Estradiol (E2) is a key estrogen that guides menstrual cycles, fertility, bones, and overall wellbeing.
Estradiol, or E2, is the main and most active form of oestrogen. In women it is made mostly by the ovaries and changes across the menstrual cycle. Men make smaller amounts, partly by converting testosterone.
Estradiol supports the menstrual cycle and fertility, bone strength, mood, and skin, and it has roles in heart and brain health in both sexes.
Estradiol helps explain cycle and fertility problems, menopause, and some causes of low or high oestrogen in either sex. Because it swings through the cycle, the timing of the test matters.
Low estradiol can signal menopause, ovarian problems, or low pituitary signalling. High levels can relate to ovarian activity, certain tumours, or, in men, excess conversion from testosterone.
Aniva reads your result against research-backed ranges, not just the lab's wide normal. The reference shown below is specific to this biomarker.
Strongly cycle, sex, and menopause dependent. Guidance only and assay dependent. Ranges vary by lab.

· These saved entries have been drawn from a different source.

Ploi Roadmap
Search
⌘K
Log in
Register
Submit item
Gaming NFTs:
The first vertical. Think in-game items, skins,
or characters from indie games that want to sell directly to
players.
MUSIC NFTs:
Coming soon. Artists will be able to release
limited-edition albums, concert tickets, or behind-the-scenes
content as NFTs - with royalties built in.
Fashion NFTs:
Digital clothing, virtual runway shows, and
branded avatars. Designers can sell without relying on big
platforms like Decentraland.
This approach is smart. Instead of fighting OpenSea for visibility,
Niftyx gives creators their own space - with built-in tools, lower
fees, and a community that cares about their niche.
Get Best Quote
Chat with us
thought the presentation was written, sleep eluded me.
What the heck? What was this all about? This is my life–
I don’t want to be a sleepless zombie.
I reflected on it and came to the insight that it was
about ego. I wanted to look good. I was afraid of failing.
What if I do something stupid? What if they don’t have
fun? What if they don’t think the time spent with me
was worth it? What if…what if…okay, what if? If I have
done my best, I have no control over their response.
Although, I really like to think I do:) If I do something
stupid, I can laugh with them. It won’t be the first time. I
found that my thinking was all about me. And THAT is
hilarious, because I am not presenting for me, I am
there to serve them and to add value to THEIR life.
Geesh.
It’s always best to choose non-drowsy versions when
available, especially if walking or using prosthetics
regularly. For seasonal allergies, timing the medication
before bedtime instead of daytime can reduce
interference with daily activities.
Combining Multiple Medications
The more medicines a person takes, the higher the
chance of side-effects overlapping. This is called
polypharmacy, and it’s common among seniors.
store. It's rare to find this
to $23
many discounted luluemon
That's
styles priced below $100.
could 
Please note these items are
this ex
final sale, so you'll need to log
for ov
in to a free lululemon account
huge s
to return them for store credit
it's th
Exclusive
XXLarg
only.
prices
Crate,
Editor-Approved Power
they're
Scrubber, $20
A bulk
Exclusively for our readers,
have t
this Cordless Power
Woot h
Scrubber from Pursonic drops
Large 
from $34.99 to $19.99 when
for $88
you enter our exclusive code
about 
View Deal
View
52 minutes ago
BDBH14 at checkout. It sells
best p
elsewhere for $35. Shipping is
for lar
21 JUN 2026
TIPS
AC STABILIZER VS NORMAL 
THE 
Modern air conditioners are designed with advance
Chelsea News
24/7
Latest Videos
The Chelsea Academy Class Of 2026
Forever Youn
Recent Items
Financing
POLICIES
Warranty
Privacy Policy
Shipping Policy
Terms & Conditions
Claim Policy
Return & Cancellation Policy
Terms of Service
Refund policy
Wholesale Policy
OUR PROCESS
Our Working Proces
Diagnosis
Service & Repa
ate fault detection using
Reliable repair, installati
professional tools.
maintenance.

| Group or phase | Reference range |
|---|---|
| Women, follicular phase | ~70 to 530 pmol/L |
| Women, mid-cycle peak | ~400 to 1500 pmol/L |
| Women, luteal phase | ~80 to 700 pmol/L |
| Women, postmenopausal | below ~120 pmol/L |
| Men | ~40 to 160 pmol/L |
Source: LOINC 2243-4. Confirm against your own laboratory's range.
Your result, read with the day of your cycle or menopausal status, shows where your oestrogen sits. It supports work on cycle changes, fertility, menopause symptoms, and bone health.
Levels vary widely by cycle day, so timing is essential. Hormonal contraception and hormone therapy change results. High-dose biotin supplements can interfere with certain assays. Low-level assays may be needed for men and postmenopausal women.
Best read together with FSH, LH, and progesterone, and with AMH when ovarian reserve is in question.
What does an estradiol result mean? It reflects your current estrogen level. Context matters—age, cycle day, symptoms, and other hormones help interpret it.
Do I need to fast for this test? No. You can eat and drink normally unless your clinician advises otherwise.
When is the best time to test? For baseline, many test on days 2 to 5 of the cycle. To see the surge, test near mid-cycle. If on hormone therapy, follow your dosing schedule consistently.
Which medicines or supplements affect results? Birth control, estrogen therapy, fertility meds, aromatase inhibitors, SERMs, and testosterone can shift levels. High-dose biotin may skew some assays.
How often should I check estradiol? It depends on your goals. For fertility or therapy monitoring, your clinician may advise targeted checks or repeat tests across a cycle.
How long do results take, and what should I discuss? Results are usually ready in about 7 days. Share your cycle day, symptoms, and medicines to plan any follow-up testing.